▶ Description of the task: All of the data should be repeated exactly; pictures are not part of the copy.

────────────────────────────────────────

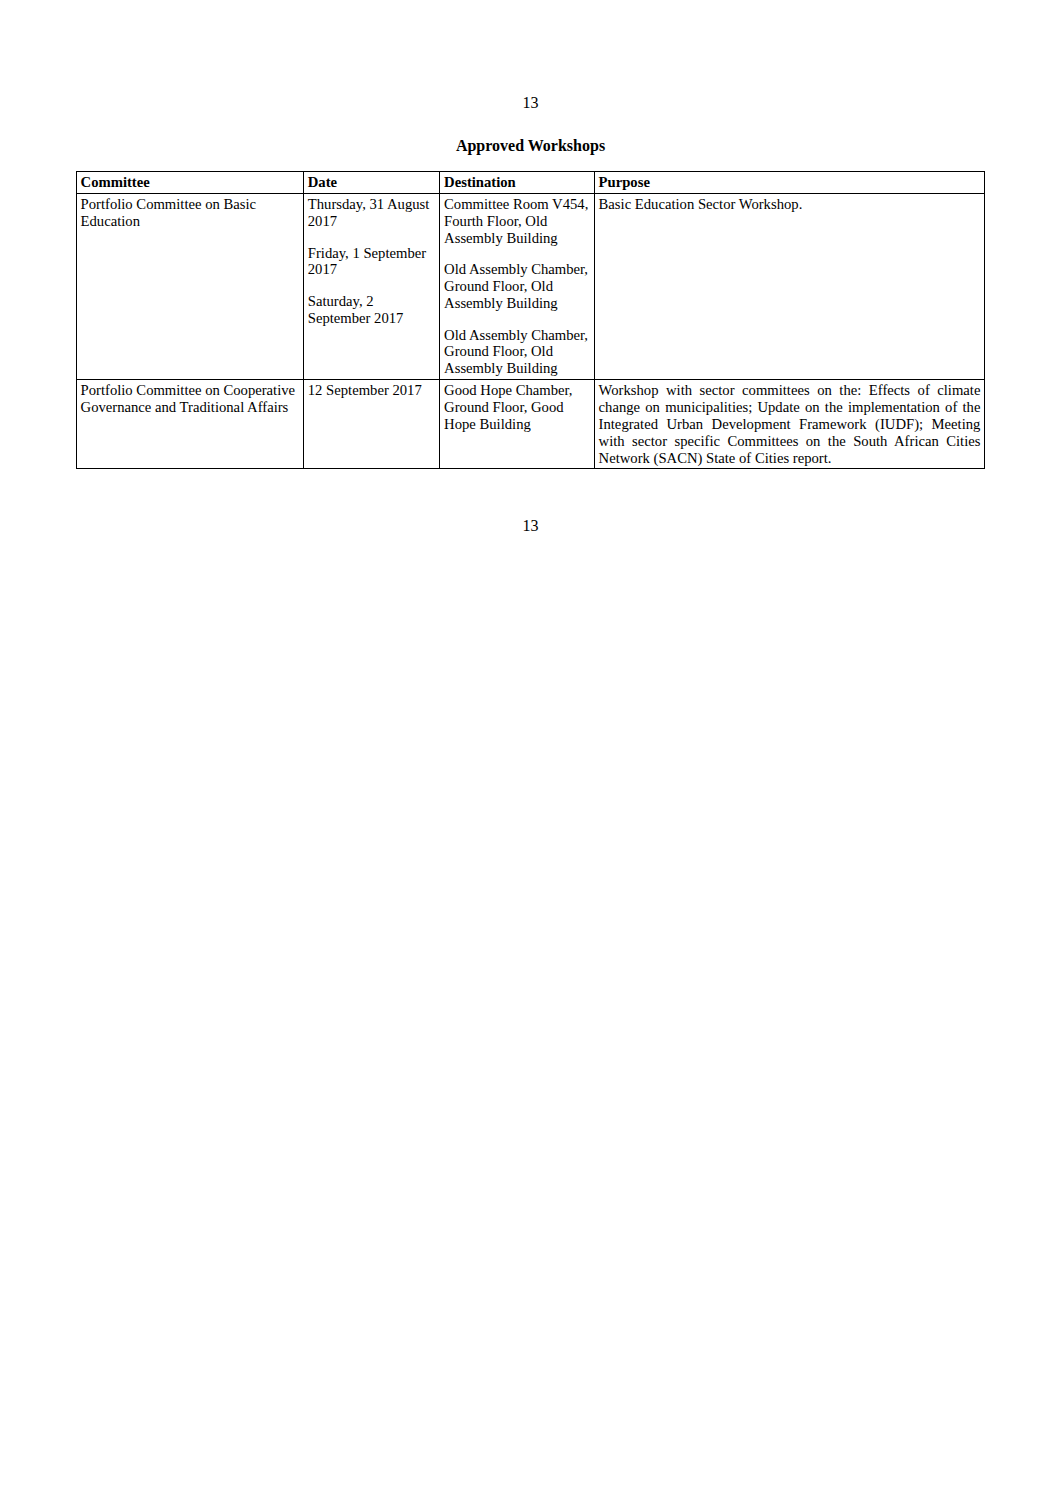13
Approved Workshops
| Committee | Date | Destination | Purpose |
| --- | --- | --- | --- |
| Portfolio Committee on Basic Education | Thursday, 31 August 2017 Friday, 1 September 2017 Saturday, 2 September 2017 | Committee Room V454, Fourth Floor, Old Assembly Building Old Assembly Chamber, Ground Floor, Old Assembly Building Old Assembly Chamber, Ground Floor, Old Assembly Building | Basic Education Sector Workshop. |
| Portfolio Committee on Cooperative Governance and Traditional Affairs | 12 September 2017 | Good Hope Chamber, Ground Floor, Good Hope Building | Workshop with sector committees on the: Effects of climate change on municipalities; Update on the implementation of the Integrated Urban Development Framework (IUDF); Meeting with sector specific Committees on the South African Cities Network (SACN) State of Cities report. |
13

────────────────────────────────────────

▶ Task output:
13
Approved Workshops
| Committee | Date | Destination | Purpose |
| --- | --- | --- | --- |
| Portfolio Committee on Basic Education | Thursday, 31 August 2017 Friday, 1 September 2017 Saturday, 2 September 2017 | Committee Room V454, Fourth Floor, Old Assembly Building Old Assembly Chamber, Ground Floor, Old Assembly Building Old Assembly Chamber, Ground Floor, Old Assembly Building | Basic Education Sector Workshop. |
| Portfolio Committee on Cooperative Governance and Traditional Affairs | 12 September 2017 | Good Hope Chamber, Ground Floor, Good Hope Building | Workshop with sector committees on the: Effects of climate change on municipalities; Update on the implementation of the Integrated Urban Development Framework (IUDF); Meeting with sector specific Committees on the South African Cities Network (SACN) State of Cities report. |
13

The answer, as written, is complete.